🤖 AI Summary
Existing generative models often suffer from inefficiency when guided by user-specified rewards—such as aesthetic quality or human preferences—due to computationally expensive procedures or multi-step approximations. This work reframes the guidance problem as a deterministic optimal control task and, for the first time, naturally integrates flow matching into its solution framework, yielding a training-free, single-trajectory guidance method. Requiring only three function evaluations (NFEs), the proposed approach achieves high-quality alignment in text-to-image generation and matches or surpasses state-of-the-art methods across diverse settings, including inverse problems, style transfer, human preference optimization, and VLM-based rewards. It accelerates inference by over an order of magnitude while providing a unified theoretical foundation that subsumes existing guidance algorithms.
📝 Abstract
In generative modeling, we often wish to produce samples that maximize a user-specified reward such as aesthetic quality or alignment with human preferences, a problem known as guidance. Despite their widespread use, existing guidance methods either require expensive multi-particle, many-step schemes or rely on poorly understood approximations. We reformulate guidance as a deterministic optimal control problem, yielding a hierarchy of algorithms that subsumes existing approaches at the coarsest level. We show that the flow map, an object of significant recent interest for its role in fast inference, arises naturally in the optimal solution.

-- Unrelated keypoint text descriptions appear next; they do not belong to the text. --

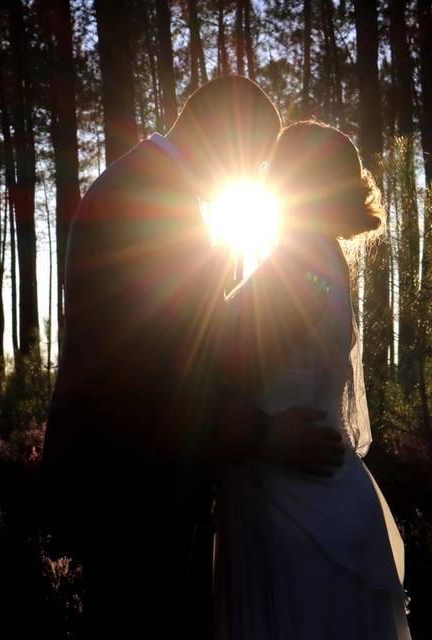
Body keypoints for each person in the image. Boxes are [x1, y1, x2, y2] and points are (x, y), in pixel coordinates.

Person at [41, 77, 344, 637]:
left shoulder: (151, 188)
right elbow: (155, 374)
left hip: (140, 479)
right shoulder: (147, 203)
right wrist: (264, 434)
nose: (252, 176)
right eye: (252, 160)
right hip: (132, 490)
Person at [213, 121, 411, 639]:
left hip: (291, 508)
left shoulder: (297, 271)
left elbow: (215, 380)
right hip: (318, 497)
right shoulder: (323, 260)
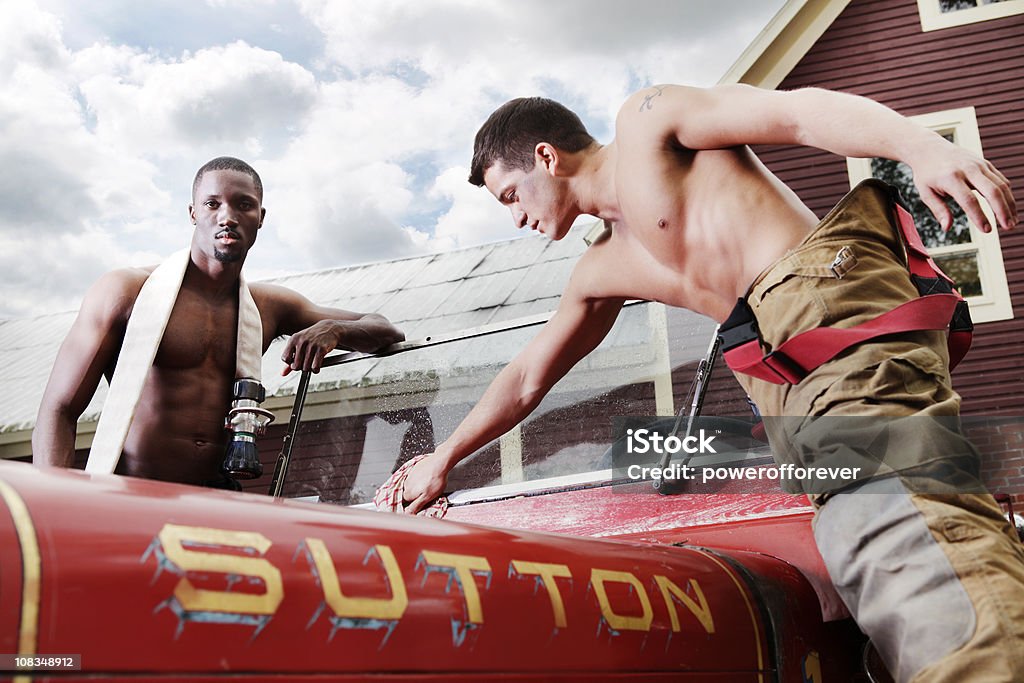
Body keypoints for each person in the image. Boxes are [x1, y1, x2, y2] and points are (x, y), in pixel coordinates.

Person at [399, 86, 1024, 681]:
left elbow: (797, 114)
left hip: (824, 311)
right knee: (860, 544)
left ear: (546, 157)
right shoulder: (604, 267)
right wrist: (444, 458)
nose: (515, 219)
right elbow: (527, 377)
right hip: (783, 379)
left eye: (510, 195)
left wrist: (924, 148)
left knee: (895, 515)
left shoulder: (647, 122)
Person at [33, 156, 404, 487]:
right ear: (193, 213)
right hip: (132, 491)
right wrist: (54, 505)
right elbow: (59, 409)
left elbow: (385, 330)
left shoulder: (270, 306)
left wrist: (334, 329)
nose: (227, 217)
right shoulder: (126, 291)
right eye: (213, 204)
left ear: (260, 216)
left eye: (244, 205)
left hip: (218, 495)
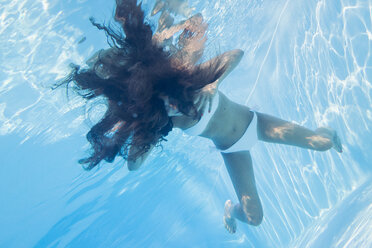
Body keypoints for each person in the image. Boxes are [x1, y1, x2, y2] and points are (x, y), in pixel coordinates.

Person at [55, 0, 342, 234]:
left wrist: (212, 83)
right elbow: (134, 165)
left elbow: (235, 54)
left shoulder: (187, 79)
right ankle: (231, 209)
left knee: (322, 143)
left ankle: (325, 131)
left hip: (255, 122)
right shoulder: (159, 122)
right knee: (254, 219)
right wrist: (140, 131)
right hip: (233, 150)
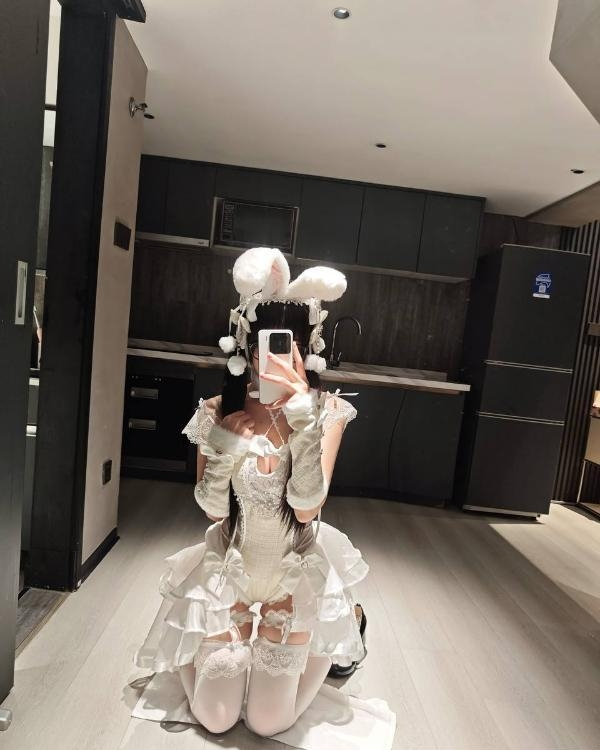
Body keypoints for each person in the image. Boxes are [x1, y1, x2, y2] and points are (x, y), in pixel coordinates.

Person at [133, 246, 369, 737]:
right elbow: (212, 511)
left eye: (287, 346)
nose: (272, 357)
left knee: (266, 722)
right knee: (217, 718)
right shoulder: (218, 410)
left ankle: (337, 636)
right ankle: (214, 654)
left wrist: (303, 419)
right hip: (230, 571)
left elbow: (306, 510)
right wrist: (223, 448)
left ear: (307, 349)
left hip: (294, 575)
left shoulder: (326, 412)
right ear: (244, 345)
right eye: (264, 344)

Based on this observation, we propose Flow Map Reward Guidance (FMRG): a training-free, single-trajectory framework that uses the flow map to both integrate and guide the flow. At text-to-image scale, FMRG matches or surpasses baselines across inverse problems, style transfer, human preferences, and VLM rewards with as few as 3 NFEs, giving at least an order-of-magnitude speedup in comparison to prior state of the art.